Digital transformation (DX) is accelerating even though only a minority of DX initiatives are successful. We took a look at market-leading research to get a better understanding of why, and what IT teams can do to fix it.
The Importance Of Digital Transformation
Technology is rapidly changing, causing markets and consumer expectations to evolve. In order to adapt, organizations are accelerating their DX efforts, leveraging digital tools to create new processes, services, products, and business models.
The need to transform is clear. A 2020 study by Deloitte Insights found that an organization’s financial success was directly related to the organization’s level of digital maturity. Companies with a high level of digital maturity had three times the net revenue growth of companies with a low digital maturity.
Successful DX helps organizations adapt to new circumstances, making it possible for new processes and services to be quickly delivered. DX provides resilience and is increasingly necessary in order for organizations to maintain a competitive advantage.
According to a recent McKinsey study, 54% of digital revenue is generated by digital-native startups. However, traditional organizations are closing this gap, finding new ways to create new business streams through DX.
Digital Transformation Is Accelerating
2020 has delivered a series of unexpected challenges. From remote work to virtual experiences, organizations have had to quickly roll out new services, upend the traditional workday, and rethink key operations. As a result, 69% of organizations are accelerating their DX initiatives, realizing that short-term survival is linked to long-term success. And quickly adapting to new pressures in 2021 means developing the capability to quickly adapt to future challenges, too.
According to IDC, 30% of organizations will increase innovation and reinvent their business model in order to future-proof their business.
Similar numbers are shown in a number of studies. The Boston Consulting Group found 80% of companies are accelerating their digital transformation, while IDC predicts that, through 2022, 70% of organizations will have “accelerated use of digital technologies, transforming existing business processes to drive customer engagement, employee productivity and business resiliency.”
Not All Digital Transformation Initiatives Succeed
The stakes are high. While DX is seen by many as critical to business success, many DX initiatives do not achieve stated goals. In fact, up to 70% of DX projects will fall short of their objectives. Just as surprising, the rate at which DX initiatives do not meet their goals has been about the same since 2016.
There are several key issues that IT can address in order to help drive DX.
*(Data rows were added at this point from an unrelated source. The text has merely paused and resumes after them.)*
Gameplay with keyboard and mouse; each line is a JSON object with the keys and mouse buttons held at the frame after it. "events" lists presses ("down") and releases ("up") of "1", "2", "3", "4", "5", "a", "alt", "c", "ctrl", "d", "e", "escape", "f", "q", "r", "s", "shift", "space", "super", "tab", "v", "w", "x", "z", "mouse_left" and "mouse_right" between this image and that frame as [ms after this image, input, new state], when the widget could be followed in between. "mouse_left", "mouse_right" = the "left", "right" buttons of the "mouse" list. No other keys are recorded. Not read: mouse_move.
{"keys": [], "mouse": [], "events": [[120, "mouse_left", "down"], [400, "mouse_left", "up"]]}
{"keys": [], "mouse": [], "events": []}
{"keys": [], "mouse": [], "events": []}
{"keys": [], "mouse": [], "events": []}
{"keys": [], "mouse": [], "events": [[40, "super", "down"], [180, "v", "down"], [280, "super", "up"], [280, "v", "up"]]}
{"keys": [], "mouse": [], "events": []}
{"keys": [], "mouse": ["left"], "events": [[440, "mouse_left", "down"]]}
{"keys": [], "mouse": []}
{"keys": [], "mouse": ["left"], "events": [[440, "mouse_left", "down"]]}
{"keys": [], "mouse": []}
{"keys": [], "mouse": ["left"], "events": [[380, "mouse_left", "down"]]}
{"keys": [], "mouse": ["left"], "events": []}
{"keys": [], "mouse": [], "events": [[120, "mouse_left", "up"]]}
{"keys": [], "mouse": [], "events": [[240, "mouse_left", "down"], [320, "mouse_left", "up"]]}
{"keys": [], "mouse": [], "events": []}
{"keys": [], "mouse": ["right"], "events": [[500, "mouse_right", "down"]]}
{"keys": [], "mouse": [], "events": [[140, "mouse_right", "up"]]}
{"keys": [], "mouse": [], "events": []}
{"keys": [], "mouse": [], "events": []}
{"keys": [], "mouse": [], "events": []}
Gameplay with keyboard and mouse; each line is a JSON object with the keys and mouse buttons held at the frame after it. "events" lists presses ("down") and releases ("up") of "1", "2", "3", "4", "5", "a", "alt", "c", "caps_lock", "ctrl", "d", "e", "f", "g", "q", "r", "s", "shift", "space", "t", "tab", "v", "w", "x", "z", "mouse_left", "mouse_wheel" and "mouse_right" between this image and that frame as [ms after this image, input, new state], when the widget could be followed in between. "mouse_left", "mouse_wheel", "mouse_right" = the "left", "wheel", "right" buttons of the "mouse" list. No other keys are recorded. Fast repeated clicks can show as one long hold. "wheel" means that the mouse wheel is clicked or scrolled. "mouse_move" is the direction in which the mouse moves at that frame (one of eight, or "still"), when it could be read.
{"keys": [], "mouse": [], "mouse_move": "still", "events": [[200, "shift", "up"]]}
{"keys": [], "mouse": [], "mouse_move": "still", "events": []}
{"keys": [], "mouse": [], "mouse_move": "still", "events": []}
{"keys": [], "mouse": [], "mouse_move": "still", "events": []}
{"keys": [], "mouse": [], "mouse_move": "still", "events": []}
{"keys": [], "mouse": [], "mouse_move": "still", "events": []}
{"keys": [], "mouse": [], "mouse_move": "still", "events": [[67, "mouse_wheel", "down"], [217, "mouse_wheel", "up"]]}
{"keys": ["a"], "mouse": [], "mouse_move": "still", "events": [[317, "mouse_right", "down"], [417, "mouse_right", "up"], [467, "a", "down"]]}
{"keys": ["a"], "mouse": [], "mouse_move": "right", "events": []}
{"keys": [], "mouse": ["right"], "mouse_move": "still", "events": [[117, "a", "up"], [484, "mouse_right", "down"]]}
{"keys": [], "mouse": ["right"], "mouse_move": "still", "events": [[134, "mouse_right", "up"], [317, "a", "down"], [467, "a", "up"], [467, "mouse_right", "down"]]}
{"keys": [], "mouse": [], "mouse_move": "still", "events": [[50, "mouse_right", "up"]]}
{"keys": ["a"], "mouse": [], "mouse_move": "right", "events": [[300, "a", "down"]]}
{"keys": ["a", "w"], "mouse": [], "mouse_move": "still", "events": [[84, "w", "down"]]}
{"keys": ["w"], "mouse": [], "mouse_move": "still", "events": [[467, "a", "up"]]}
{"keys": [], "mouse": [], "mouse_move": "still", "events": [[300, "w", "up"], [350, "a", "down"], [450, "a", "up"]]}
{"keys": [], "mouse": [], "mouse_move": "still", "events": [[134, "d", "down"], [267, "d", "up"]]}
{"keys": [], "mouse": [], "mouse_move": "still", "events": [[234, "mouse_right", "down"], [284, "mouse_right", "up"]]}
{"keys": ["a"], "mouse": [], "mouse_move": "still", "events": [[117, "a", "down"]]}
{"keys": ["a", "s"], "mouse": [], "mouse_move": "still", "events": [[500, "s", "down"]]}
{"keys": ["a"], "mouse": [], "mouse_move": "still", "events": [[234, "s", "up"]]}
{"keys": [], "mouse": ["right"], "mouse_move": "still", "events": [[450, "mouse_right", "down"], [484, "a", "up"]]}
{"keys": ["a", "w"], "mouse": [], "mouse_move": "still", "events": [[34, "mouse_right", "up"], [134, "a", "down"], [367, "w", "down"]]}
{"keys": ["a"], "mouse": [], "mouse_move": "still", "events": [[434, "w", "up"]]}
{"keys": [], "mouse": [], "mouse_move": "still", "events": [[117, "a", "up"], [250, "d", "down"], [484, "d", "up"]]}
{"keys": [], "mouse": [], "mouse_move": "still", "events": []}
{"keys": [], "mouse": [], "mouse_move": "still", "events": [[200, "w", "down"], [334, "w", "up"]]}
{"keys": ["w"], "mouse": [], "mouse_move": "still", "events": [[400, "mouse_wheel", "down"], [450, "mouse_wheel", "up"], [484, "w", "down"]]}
- Over half of all line-of-business users are frustrated by the time it takes IT teams to deliver digital projects.
- Yet, IT teams spend 69% of their time maintaining existing infrastructure and operations and responding to helpdesk requests, instead of working on DX projects.
- Additionally, 89% of IT leaders report that data silos are impeding their organizations’ DX, a number that’s grown 6% over just the last year.
IT is getting busier every year. Systems are becoming more complex, slowing down the time it takes to roll out new processes and slowing down response times. MuleSoft’s 2020 Connectivity Benchmark Report found that 85% of IT teams are hampered by integration challenges that slow down DX. The same report showed that large organizations have over 900 applications on average, 28% of which are integrated.
The next few years will see several technological advancements that further complicate IT’s already-complex environments. This includes new technologies and advancements made possible through 5G, including the internet-of-things (IoT); rapid development of artificial intelligence, blockchain, and emerging technologies to sustain the growth of big data. IT teams must develop the ability to rapidly integrate and orchestrate new tools and technologies into existing systems.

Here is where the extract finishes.